Donation helps create scholarships
May 3, 2005
Thanks to an anonymous donation of $450,000, undergraduate students in psychology, computer science and geography will have a permanent scholarship available starting in 2006.
“This is the second-largest endowed scholarship by a living individual,” NIU Foundation President Mallory Simpson said. The highest, given in spring 2000, was for $500,000, she said.
Simpson described the donor as “a lovely, thoughtful person who believes in the importance of higher education and the role NIU plays in the lives” of students.

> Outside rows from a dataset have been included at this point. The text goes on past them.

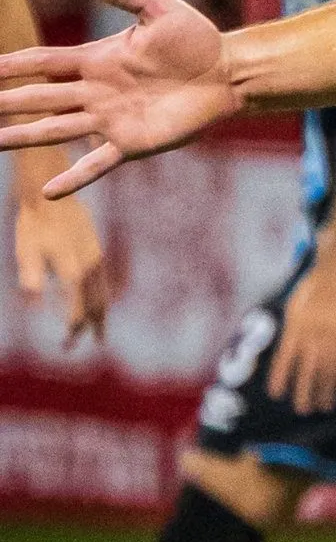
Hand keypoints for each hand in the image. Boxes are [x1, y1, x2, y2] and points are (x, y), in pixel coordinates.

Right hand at [0, 0, 244, 196]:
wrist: (231, 73)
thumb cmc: (197, 39)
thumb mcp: (158, 8)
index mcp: (96, 60)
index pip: (41, 63)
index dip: (9, 66)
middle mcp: (94, 92)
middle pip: (37, 98)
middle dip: (4, 103)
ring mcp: (110, 120)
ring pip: (54, 130)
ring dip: (21, 138)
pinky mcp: (132, 143)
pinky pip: (97, 163)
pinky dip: (74, 177)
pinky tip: (49, 193)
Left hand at [14, 171, 107, 344]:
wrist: (52, 195)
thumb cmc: (34, 225)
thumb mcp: (26, 253)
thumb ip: (32, 281)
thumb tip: (34, 310)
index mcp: (74, 271)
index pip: (79, 309)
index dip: (74, 329)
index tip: (66, 343)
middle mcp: (90, 267)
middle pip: (97, 306)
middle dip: (90, 329)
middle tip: (78, 346)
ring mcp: (96, 259)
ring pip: (104, 294)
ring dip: (100, 316)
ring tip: (98, 333)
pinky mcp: (96, 251)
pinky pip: (104, 283)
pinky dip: (102, 299)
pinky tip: (98, 303)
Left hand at [268, 258, 335, 415]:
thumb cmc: (312, 289)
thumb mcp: (295, 306)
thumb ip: (293, 331)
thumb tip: (289, 357)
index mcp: (296, 325)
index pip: (285, 357)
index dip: (280, 376)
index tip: (276, 394)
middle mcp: (315, 331)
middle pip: (309, 367)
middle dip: (306, 390)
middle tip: (304, 410)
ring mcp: (335, 331)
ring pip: (331, 366)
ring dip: (328, 388)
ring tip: (326, 406)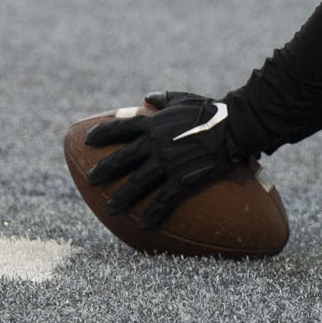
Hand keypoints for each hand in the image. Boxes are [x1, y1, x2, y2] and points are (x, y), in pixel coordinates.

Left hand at [85, 91, 249, 228]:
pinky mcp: (183, 179)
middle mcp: (156, 143)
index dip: (102, 133)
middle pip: (123, 159)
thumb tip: (147, 97)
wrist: (235, 126)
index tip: (87, 139)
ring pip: (138, 183)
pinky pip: (164, 200)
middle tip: (90, 179)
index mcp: (154, 123)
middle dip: (104, 169)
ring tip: (110, 208)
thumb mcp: (184, 98)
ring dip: (122, 196)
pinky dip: (154, 213)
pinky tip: (145, 224)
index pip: (120, 127)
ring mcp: (168, 163)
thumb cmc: (210, 110)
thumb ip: (163, 98)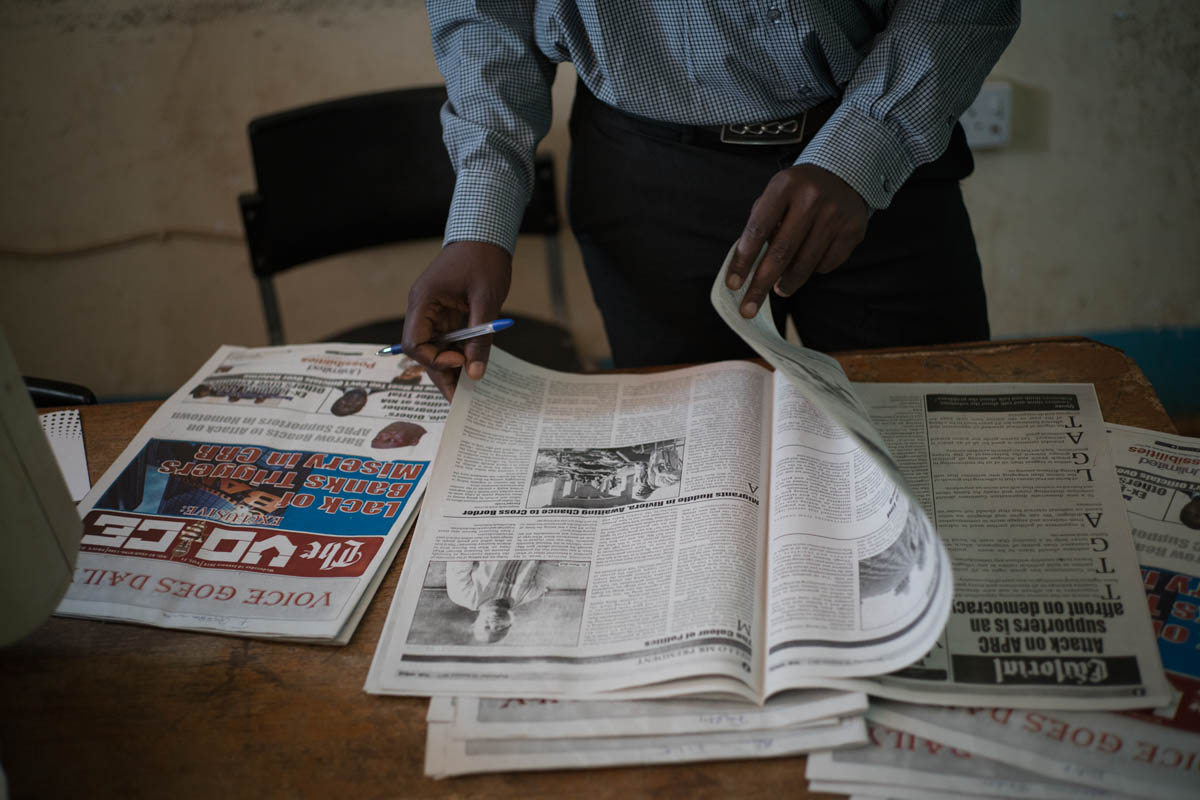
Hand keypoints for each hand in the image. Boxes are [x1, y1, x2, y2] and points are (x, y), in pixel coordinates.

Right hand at [402, 241, 511, 399]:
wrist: (486, 232)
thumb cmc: (484, 259)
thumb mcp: (486, 300)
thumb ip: (480, 338)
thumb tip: (475, 374)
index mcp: (424, 301)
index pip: (414, 342)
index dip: (435, 359)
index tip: (461, 360)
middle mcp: (423, 308)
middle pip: (424, 351)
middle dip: (442, 374)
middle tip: (461, 400)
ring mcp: (433, 311)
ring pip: (435, 348)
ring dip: (451, 368)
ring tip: (468, 391)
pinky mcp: (446, 312)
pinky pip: (448, 339)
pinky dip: (458, 354)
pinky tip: (472, 369)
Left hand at [725, 164, 868, 317]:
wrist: (846, 174)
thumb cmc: (799, 191)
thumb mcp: (776, 195)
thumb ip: (760, 224)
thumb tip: (746, 267)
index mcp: (785, 185)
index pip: (758, 229)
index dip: (743, 260)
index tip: (732, 284)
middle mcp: (811, 198)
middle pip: (781, 252)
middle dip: (761, 285)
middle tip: (748, 308)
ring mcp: (835, 215)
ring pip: (805, 263)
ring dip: (787, 283)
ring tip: (779, 290)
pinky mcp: (852, 231)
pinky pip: (826, 264)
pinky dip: (812, 271)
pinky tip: (808, 265)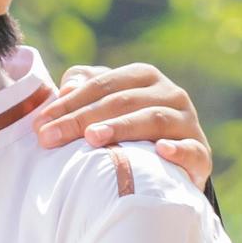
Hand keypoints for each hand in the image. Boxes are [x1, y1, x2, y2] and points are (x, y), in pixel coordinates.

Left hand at [36, 61, 212, 191]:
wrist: (168, 165)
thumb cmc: (125, 127)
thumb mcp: (103, 103)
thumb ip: (83, 88)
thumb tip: (67, 87)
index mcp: (143, 77)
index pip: (101, 85)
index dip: (68, 103)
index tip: (40, 124)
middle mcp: (170, 94)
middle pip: (121, 101)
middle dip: (81, 118)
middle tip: (50, 136)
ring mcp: (188, 123)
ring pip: (153, 119)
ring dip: (121, 128)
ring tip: (92, 138)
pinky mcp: (201, 153)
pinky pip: (192, 150)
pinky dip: (178, 149)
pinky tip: (161, 151)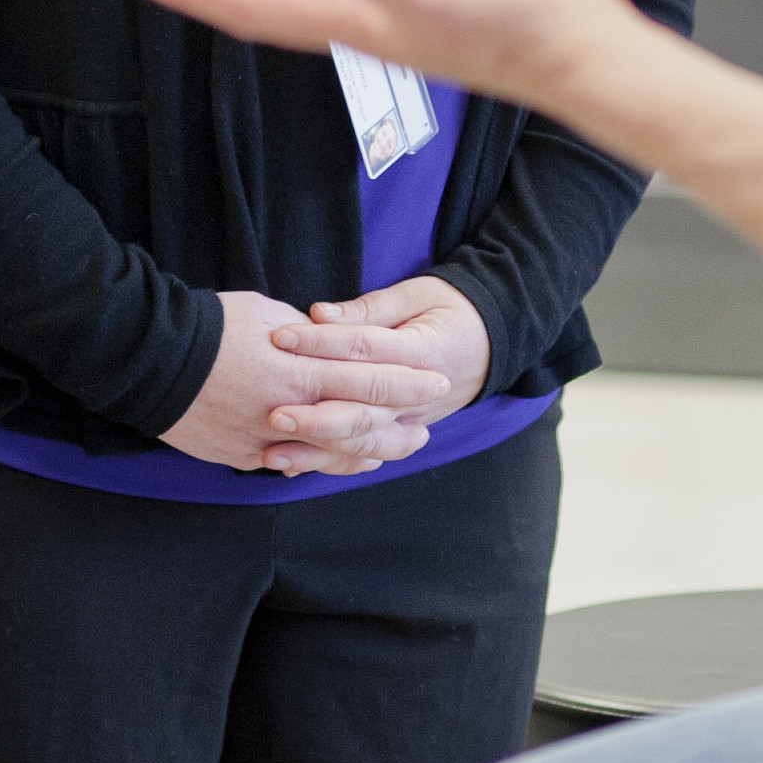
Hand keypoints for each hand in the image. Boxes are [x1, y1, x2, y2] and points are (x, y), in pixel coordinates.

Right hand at [162, 285, 454, 474]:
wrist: (149, 358)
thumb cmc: (209, 326)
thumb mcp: (267, 313)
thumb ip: (307, 338)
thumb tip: (330, 345)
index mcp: (301, 369)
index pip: (369, 378)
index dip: (406, 383)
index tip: (435, 384)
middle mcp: (290, 411)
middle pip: (358, 425)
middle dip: (397, 427)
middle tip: (426, 429)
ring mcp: (265, 440)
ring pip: (329, 455)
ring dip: (365, 454)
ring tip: (391, 452)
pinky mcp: (242, 455)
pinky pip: (290, 464)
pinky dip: (320, 464)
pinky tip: (340, 462)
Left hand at [266, 275, 491, 458]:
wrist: (491, 342)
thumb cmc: (448, 309)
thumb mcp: (415, 295)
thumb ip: (368, 310)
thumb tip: (318, 314)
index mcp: (422, 353)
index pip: (365, 349)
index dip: (321, 343)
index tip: (280, 337)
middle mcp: (418, 397)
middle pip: (363, 411)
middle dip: (316, 416)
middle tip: (272, 413)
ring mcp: (411, 422)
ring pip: (362, 444)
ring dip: (316, 452)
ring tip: (272, 453)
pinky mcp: (401, 434)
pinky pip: (366, 456)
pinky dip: (330, 465)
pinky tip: (292, 467)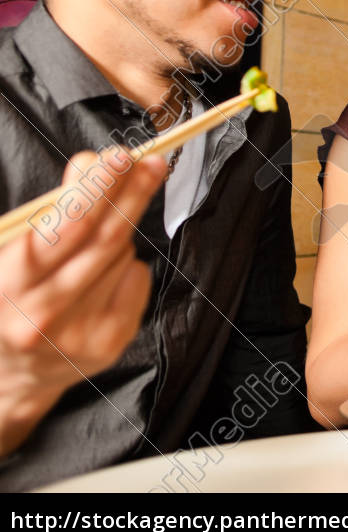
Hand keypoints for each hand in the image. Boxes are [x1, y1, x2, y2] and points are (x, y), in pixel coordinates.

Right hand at [0, 149, 161, 453]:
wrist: (11, 374)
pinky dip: (127, 264)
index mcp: (8, 286)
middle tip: (150, 164)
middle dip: (131, 193)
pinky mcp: (109, 341)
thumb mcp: (10, 254)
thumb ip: (49, 213)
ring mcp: (79, 331)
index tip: (117, 158)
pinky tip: (104, 274)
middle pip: (105, 239)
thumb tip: (92, 164)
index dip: (96, 188)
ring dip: (119, 233)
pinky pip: (136, 277)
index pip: (64, 228)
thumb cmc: (11, 299)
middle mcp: (42, 313)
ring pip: (122, 255)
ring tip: (98, 239)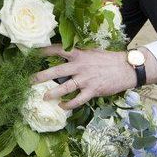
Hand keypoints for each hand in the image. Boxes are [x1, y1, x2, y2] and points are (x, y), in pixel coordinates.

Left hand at [33, 45, 156, 109]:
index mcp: (79, 54)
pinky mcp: (92, 90)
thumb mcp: (92, 52)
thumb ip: (79, 54)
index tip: (32, 52)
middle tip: (29, 81)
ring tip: (43, 97)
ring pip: (64, 88)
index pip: (58, 50)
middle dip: (41, 76)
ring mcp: (85, 79)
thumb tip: (66, 53)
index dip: (44, 51)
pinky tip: (62, 107)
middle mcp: (80, 66)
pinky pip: (77, 100)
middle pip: (56, 71)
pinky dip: (68, 105)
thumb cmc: (108, 59)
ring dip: (52, 93)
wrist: (126, 68)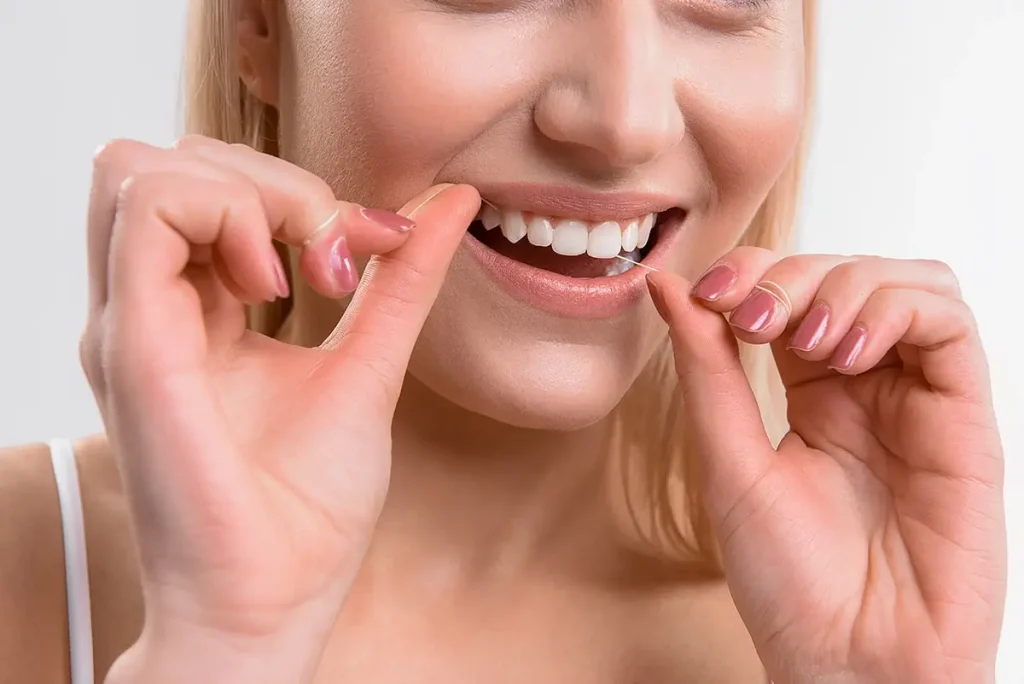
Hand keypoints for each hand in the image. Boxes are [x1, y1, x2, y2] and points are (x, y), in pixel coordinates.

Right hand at [80, 136, 479, 682]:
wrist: (275, 597)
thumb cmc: (308, 505)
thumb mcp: (369, 362)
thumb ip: (400, 277)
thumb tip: (454, 200)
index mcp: (194, 312)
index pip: (210, 186)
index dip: (300, 188)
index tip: (376, 242)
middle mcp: (149, 308)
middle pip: (172, 161)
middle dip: (272, 179)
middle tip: (333, 252)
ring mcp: (132, 321)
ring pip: (144, 168)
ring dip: (247, 189)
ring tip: (302, 267)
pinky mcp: (134, 342)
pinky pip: (146, 210)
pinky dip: (227, 214)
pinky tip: (277, 288)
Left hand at [647, 250, 1005, 683]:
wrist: (850, 662)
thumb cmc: (789, 582)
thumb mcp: (728, 460)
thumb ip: (706, 368)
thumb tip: (666, 285)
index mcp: (811, 394)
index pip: (791, 291)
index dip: (753, 272)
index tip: (709, 290)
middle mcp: (868, 387)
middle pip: (845, 275)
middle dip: (793, 275)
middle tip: (753, 315)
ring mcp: (917, 398)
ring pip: (904, 282)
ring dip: (845, 287)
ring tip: (804, 340)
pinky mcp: (963, 417)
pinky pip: (948, 323)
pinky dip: (894, 310)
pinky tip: (846, 352)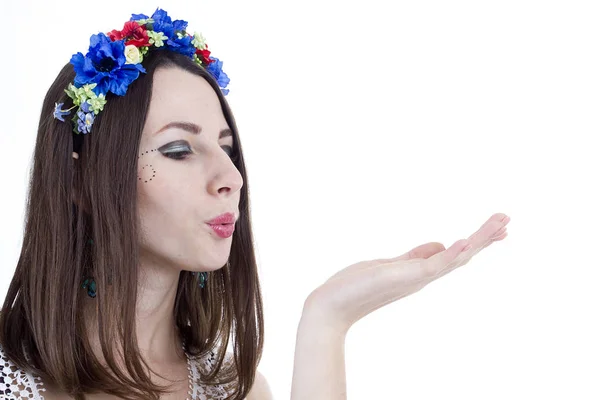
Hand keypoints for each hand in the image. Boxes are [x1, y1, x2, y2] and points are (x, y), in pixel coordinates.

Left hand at [304, 213, 510, 334]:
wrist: (333, 306)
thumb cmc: (358, 286)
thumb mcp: (392, 264)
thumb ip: (416, 255)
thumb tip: (440, 244)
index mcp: (421, 271)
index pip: (456, 254)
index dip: (477, 240)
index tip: (500, 228)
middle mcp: (424, 276)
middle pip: (463, 255)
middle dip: (485, 238)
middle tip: (508, 220)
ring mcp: (417, 277)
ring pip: (455, 257)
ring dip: (478, 239)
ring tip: (501, 223)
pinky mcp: (405, 277)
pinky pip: (434, 264)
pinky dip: (451, 253)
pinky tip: (466, 240)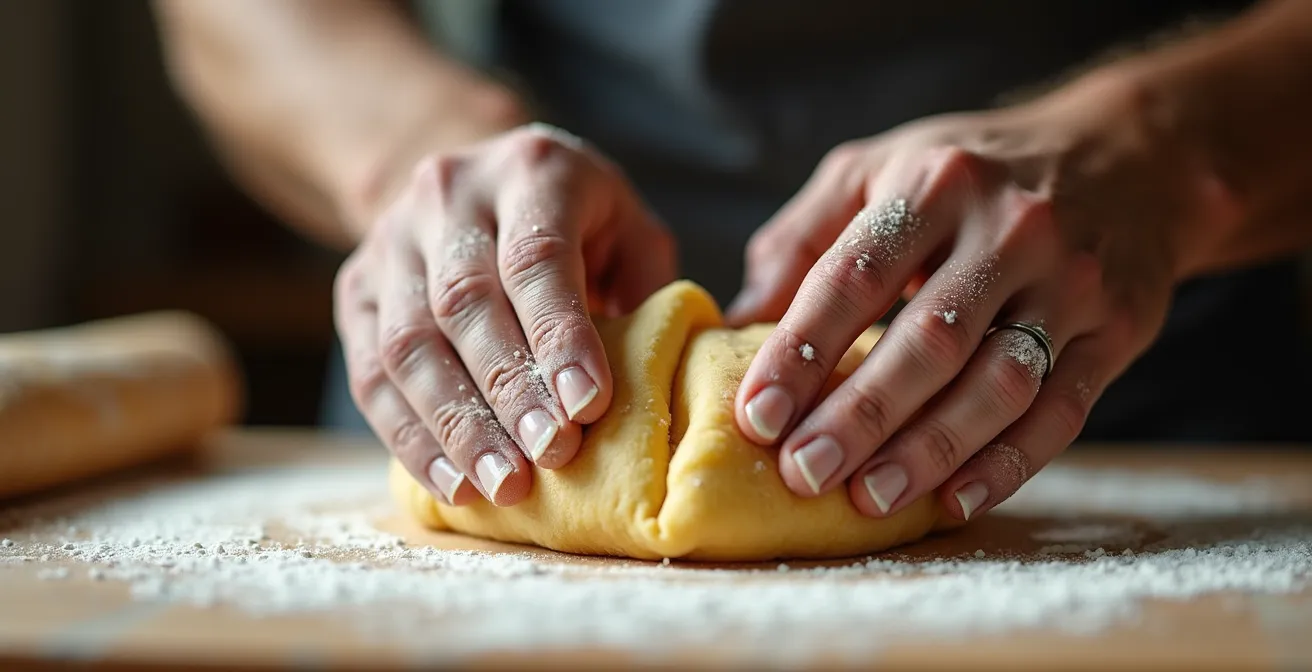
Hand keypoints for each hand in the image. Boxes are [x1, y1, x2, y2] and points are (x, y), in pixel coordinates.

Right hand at [335, 124, 676, 505]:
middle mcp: (447, 194)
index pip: (536, 256)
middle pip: (467, 303)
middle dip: (511, 391)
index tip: (587, 405)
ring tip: (503, 485)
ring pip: (409, 344)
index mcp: (530, 169)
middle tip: (552, 457)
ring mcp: (389, 242)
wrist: (476, 185)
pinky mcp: (354, 291)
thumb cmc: (578, 222)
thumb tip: (654, 380)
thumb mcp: (628, 229)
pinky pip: (369, 375)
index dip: (560, 334)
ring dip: (457, 426)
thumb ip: (645, 289)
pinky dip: (411, 438)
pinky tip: (453, 483)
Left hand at [728, 69, 1240, 519]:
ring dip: (930, 449)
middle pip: (928, 338)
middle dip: (860, 414)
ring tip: (868, 497)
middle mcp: (1009, 229)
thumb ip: (801, 240)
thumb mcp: (877, 169)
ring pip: (998, 383)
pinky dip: (1007, 464)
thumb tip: (733, 323)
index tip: (756, 414)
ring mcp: (1072, 281)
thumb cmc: (969, 173)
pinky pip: (1061, 411)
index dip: (800, 350)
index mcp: (934, 183)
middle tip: (803, 471)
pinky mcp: (1117, 329)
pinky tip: (953, 501)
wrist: (1127, 154)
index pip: (853, 275)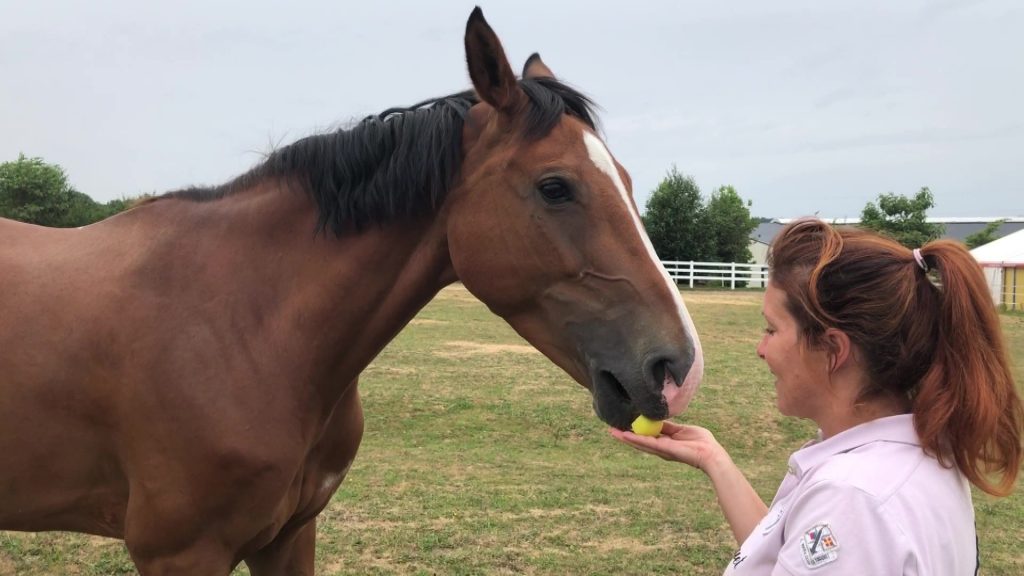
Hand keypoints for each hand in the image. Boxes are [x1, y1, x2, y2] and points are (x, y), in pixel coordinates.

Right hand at [609, 421, 725, 473]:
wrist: (710, 453)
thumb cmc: (702, 442)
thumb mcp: (683, 429)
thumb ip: (671, 426)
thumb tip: (659, 419)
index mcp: (666, 442)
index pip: (648, 435)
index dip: (637, 430)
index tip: (626, 423)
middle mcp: (661, 448)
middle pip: (640, 440)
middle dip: (626, 435)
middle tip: (612, 429)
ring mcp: (661, 449)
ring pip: (640, 443)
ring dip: (626, 438)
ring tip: (613, 432)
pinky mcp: (663, 449)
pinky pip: (646, 443)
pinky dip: (635, 439)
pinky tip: (625, 435)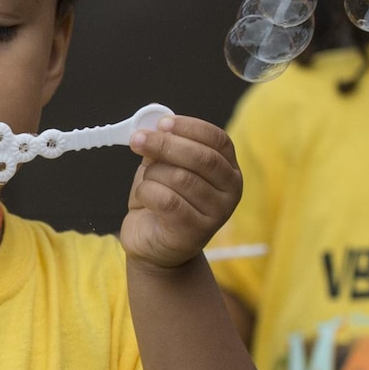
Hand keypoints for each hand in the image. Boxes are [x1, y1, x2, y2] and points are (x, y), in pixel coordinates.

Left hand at [122, 116, 242, 269]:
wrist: (154, 246)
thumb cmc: (161, 203)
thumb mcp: (164, 168)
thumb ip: (164, 147)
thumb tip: (152, 127)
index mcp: (228, 170)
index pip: (218, 140)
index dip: (190, 128)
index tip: (163, 123)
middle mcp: (230, 192)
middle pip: (202, 158)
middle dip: (165, 145)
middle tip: (138, 140)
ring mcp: (216, 215)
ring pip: (180, 178)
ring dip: (152, 174)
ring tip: (146, 182)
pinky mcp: (195, 233)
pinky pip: (167, 201)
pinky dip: (147, 193)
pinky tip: (144, 198)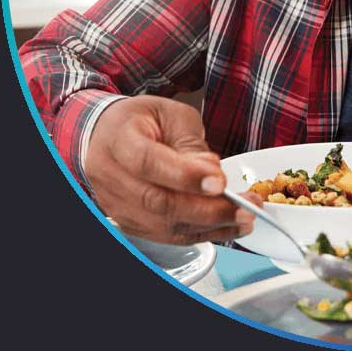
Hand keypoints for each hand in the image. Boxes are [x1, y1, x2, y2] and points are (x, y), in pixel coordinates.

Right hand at [84, 96, 258, 244]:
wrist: (107, 134)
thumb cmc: (142, 120)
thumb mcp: (172, 115)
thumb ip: (191, 143)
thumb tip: (213, 174)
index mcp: (120, 140)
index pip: (149, 162)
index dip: (185, 176)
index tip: (220, 181)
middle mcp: (112, 176)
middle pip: (158, 202)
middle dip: (207, 209)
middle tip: (244, 208)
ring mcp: (117, 204)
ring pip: (163, 225)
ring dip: (210, 226)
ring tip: (244, 219)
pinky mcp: (130, 222)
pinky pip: (166, 235)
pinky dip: (199, 233)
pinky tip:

The gift is particularly generous since it is coming from someone who did not attend NIU. The donor specified that the money be used for those three academic disciplines because her family members were affiliated with those areas, Simpson said. Each year, three students who have at least 36 credit hours at NIU will have their fees, tuition and books paid for as a result of the scholarship, which will “reward and retain accomplished students forever,” Simpson said.
The donor, who hails from Wisconsin, has been a resident of DeKalb for seven years, according to an NIU press release. Her grandson and his wife are graduates of NIU and her daughter-in-law has a master’s degree from NIU. Her granddaughter is currently a student.
“This gift represents our means of thanking and giving something back to a university community that has been so wonderfully helpful to family members as they have grown, matured and developed across significant periods of their lives,” said the donor in a written statement.
In the last few years, the NIU Foundation has raised more than $3 million in endowed scholarships to students, Simpson said.
In the next few years, NIU President John Peters will be focusing on the development of endowments for students and faculty.